Pakistan: Fordrevne vender hjem for at redde høsten

Redaktionen

PESHAWAR, 21 May 2009 (IRIN): Whilst a huge numbers of people are continuing to flee from Swat Valley and other conflict-hit areas in North West Frontier Province (NWFP), a few are heading back in the other direction to tend to their crops.

– We just left our house and animals as they were and fled last week. But now we must try and get back and harvest the wheat crop which will rot in the fields if we don’t tend to it, said Hazir Gul, 50, a farmer from a village near Ambala in Buner District.

– The wheat crop is the main source of livelihood for my family. It provides the ‘atta’ [wheat flour] we eat as well. I can’t afford to have it go to waste or my family will go hungry, Gul told IRIN.

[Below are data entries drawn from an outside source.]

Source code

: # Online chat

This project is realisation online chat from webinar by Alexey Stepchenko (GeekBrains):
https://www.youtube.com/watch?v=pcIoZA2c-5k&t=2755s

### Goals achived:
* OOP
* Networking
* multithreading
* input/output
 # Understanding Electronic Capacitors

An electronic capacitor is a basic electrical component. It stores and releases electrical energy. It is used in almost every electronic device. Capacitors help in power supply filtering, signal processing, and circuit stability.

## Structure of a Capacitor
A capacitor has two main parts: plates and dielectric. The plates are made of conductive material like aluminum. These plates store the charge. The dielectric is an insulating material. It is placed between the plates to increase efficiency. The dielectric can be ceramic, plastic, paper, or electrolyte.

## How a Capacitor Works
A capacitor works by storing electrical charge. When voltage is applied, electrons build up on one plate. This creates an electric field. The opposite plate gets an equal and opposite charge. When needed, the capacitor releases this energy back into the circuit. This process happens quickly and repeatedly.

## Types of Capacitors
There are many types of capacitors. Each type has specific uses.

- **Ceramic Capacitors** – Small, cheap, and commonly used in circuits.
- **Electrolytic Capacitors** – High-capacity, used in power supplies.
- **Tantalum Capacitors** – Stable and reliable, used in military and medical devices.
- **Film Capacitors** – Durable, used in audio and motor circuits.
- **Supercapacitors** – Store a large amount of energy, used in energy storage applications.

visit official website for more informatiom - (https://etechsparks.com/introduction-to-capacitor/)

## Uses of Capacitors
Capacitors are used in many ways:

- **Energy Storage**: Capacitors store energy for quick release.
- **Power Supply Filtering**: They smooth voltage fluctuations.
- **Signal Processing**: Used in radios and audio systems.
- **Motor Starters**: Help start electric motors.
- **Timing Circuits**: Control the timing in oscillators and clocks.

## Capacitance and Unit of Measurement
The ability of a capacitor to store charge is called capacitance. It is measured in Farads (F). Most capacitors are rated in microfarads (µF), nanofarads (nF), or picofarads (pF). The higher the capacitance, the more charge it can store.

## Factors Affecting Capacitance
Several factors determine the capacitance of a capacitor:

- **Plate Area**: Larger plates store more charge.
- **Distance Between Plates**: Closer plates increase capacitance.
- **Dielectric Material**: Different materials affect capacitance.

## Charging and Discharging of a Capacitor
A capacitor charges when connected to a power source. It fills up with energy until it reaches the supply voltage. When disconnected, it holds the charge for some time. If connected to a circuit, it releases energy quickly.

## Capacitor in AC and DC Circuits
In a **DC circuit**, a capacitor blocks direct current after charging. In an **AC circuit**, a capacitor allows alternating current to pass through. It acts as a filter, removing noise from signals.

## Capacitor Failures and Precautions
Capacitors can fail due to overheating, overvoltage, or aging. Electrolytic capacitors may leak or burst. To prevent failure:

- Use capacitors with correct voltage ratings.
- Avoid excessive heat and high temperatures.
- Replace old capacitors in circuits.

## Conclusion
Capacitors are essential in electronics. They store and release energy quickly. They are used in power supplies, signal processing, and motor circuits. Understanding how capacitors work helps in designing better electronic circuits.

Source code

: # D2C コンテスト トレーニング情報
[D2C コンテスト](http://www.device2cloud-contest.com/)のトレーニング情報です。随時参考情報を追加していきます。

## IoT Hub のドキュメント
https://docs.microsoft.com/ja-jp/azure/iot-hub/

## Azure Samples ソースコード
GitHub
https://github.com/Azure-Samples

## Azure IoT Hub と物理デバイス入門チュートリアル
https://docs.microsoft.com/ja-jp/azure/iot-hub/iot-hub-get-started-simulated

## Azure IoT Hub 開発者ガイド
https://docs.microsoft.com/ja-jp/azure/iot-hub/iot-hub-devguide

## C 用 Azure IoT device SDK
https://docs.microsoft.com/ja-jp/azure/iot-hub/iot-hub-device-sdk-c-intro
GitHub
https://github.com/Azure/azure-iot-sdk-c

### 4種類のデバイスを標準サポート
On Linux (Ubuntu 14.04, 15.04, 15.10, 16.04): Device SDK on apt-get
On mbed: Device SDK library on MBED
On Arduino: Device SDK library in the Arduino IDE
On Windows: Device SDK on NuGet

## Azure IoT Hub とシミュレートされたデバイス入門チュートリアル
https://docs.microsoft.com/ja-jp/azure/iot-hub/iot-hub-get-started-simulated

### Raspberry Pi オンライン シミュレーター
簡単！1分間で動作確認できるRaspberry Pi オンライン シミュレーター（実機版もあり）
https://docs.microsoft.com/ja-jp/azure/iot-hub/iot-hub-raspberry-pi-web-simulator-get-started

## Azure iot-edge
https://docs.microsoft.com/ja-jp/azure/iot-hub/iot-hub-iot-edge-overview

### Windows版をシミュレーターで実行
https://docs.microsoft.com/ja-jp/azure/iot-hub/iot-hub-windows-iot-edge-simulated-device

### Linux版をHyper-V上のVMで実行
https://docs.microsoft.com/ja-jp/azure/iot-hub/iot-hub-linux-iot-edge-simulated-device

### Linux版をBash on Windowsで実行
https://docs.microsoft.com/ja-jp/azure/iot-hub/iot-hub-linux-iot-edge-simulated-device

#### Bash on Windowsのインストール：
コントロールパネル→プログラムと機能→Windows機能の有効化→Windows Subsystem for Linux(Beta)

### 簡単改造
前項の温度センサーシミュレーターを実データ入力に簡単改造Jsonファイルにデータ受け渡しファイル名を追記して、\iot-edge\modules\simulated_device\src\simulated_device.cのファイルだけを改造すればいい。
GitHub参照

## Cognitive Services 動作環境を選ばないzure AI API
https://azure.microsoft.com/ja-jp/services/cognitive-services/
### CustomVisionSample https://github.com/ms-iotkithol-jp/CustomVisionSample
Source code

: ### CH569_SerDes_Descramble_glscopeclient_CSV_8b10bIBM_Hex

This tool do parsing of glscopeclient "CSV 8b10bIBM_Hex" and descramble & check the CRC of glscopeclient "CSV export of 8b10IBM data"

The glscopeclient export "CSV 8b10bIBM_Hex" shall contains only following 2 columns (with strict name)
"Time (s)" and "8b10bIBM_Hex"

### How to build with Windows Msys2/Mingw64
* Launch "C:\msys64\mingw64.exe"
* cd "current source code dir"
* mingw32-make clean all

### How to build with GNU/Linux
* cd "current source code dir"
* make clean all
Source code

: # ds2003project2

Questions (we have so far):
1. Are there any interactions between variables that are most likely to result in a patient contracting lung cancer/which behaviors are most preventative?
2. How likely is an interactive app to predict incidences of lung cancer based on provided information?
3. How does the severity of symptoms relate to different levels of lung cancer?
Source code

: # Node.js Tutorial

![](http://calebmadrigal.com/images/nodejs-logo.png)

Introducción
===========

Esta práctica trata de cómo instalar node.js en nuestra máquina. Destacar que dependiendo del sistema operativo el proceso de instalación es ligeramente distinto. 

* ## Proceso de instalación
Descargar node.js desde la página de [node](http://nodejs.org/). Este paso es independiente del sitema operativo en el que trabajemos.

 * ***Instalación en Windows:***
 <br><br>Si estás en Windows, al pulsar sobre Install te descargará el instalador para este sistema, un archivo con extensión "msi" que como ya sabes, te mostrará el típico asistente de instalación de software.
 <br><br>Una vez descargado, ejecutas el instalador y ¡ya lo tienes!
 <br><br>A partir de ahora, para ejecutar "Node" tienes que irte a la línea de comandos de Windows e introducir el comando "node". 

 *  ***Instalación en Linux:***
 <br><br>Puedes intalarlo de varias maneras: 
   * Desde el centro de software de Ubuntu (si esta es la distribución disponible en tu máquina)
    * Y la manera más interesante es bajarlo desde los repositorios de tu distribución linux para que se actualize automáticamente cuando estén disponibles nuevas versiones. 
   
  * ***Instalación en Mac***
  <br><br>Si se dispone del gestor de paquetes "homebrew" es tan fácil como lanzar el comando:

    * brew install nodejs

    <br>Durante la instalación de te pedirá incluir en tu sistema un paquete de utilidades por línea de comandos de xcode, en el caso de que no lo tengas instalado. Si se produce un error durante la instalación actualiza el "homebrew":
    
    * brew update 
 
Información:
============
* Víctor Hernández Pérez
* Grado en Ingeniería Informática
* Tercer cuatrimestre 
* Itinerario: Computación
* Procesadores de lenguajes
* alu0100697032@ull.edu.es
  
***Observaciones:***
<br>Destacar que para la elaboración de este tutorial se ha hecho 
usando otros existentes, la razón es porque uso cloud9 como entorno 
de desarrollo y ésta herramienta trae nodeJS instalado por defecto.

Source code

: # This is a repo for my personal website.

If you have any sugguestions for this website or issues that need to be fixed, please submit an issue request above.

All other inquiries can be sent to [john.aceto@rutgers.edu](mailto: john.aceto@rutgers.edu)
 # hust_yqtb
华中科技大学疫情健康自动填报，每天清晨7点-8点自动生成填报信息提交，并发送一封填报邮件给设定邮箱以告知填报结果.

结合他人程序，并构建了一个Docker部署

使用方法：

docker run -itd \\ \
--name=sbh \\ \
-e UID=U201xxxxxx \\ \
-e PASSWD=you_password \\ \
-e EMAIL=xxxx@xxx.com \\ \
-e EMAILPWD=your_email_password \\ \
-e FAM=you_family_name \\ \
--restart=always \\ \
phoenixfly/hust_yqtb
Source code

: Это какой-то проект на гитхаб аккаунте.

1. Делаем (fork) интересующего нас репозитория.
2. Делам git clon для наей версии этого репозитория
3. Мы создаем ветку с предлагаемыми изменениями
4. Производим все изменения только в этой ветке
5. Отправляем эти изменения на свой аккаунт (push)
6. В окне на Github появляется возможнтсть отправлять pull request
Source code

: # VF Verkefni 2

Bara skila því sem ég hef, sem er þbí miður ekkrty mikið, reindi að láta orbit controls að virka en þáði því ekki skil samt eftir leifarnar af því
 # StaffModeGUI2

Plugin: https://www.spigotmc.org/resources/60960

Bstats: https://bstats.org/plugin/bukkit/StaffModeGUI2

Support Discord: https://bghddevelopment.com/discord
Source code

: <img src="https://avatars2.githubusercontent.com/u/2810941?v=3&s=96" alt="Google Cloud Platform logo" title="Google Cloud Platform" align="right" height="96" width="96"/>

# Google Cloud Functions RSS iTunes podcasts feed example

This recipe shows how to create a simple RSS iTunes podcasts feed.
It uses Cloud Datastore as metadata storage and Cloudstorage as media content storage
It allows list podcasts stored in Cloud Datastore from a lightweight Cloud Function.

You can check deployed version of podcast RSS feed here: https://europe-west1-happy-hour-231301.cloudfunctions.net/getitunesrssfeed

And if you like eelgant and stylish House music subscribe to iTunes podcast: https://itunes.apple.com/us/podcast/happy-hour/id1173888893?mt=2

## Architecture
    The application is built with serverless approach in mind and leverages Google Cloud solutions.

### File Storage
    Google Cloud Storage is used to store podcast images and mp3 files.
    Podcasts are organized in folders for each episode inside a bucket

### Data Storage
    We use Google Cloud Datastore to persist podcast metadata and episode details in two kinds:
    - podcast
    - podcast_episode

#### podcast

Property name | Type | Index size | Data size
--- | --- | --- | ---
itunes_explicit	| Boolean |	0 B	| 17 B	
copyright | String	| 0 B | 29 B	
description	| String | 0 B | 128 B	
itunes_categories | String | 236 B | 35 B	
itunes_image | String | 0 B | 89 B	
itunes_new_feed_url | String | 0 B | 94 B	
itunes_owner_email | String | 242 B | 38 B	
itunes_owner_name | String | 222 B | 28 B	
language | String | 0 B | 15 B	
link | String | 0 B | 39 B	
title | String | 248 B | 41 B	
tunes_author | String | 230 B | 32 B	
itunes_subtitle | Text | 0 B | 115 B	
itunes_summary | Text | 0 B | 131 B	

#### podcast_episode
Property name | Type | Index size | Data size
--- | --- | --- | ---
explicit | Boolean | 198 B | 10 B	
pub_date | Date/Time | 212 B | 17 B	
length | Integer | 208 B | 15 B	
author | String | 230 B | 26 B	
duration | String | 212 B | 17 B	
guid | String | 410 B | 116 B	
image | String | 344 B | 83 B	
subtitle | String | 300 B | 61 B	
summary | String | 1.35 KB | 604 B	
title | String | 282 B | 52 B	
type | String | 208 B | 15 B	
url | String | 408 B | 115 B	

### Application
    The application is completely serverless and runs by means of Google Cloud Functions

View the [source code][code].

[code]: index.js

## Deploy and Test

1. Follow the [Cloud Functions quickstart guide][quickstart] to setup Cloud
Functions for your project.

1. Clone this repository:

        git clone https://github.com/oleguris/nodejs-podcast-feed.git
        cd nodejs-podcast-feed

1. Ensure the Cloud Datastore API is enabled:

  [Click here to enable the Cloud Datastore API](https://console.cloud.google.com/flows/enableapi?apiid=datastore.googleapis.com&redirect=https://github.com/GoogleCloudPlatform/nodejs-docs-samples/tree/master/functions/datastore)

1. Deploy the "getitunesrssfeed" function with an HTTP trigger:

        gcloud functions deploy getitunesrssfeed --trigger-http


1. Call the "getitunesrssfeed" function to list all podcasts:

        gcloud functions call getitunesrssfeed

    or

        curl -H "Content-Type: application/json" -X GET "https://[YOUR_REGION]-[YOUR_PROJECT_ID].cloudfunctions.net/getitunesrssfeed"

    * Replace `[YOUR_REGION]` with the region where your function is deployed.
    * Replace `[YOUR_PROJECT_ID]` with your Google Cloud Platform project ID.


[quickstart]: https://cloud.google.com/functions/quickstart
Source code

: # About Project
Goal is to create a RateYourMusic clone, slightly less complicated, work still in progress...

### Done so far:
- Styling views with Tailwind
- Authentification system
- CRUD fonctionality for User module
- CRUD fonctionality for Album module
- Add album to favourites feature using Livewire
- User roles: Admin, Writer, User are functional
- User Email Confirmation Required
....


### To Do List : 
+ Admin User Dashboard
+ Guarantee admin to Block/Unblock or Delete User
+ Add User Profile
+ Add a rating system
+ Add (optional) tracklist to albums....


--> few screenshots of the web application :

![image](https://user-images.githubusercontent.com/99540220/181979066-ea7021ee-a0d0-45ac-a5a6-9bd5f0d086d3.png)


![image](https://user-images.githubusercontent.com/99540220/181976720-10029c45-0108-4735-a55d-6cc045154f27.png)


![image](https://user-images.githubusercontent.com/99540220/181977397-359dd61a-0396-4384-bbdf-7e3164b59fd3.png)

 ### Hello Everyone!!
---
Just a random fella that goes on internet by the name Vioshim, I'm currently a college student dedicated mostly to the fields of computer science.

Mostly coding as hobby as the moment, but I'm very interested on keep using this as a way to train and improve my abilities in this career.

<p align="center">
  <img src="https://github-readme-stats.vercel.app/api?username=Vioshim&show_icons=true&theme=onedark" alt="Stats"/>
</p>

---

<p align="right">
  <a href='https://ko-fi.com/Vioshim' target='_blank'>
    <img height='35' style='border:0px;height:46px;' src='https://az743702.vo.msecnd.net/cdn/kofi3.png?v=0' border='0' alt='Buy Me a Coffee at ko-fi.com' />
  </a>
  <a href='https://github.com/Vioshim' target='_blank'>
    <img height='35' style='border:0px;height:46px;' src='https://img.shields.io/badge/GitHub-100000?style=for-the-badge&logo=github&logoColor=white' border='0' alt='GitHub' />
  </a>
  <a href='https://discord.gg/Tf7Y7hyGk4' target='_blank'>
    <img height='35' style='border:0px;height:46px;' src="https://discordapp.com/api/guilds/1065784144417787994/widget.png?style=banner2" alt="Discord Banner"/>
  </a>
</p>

Adnan Khan, a spokesman for the NWFP government’s Emergency Response Unit, said:- Hundreds of families are now going back to Buner, and a few places in Swat.

Provincial Information Minister Mian Iftikhar Hussain said the number of internally displaced persons (IDPs) “could exceed 2,5 million”, and Ron Redmond, a spokesman for the UN Refugee Agency (UNHCR) in Geneva, has said the number of those who have fled their homes since August 2008 “exceeds the two million mark”. The figure includes 1,45 million displaced since 2 May, when fresh fighting broke out between militants and government forces.

Rashid Khalikov, director of the UN Office for the Coordination of Humanitarian Affairs (OCHA) in New York, has described the situation as “one of the worst displacement crises”, while appealing for more funds.

But in Swat and other areas the fighting could continue. The NWFP information minister has said his government wanted to “safely pull stranded people out of the conflict zone”. This would mean many could be displaced for an indefinite period.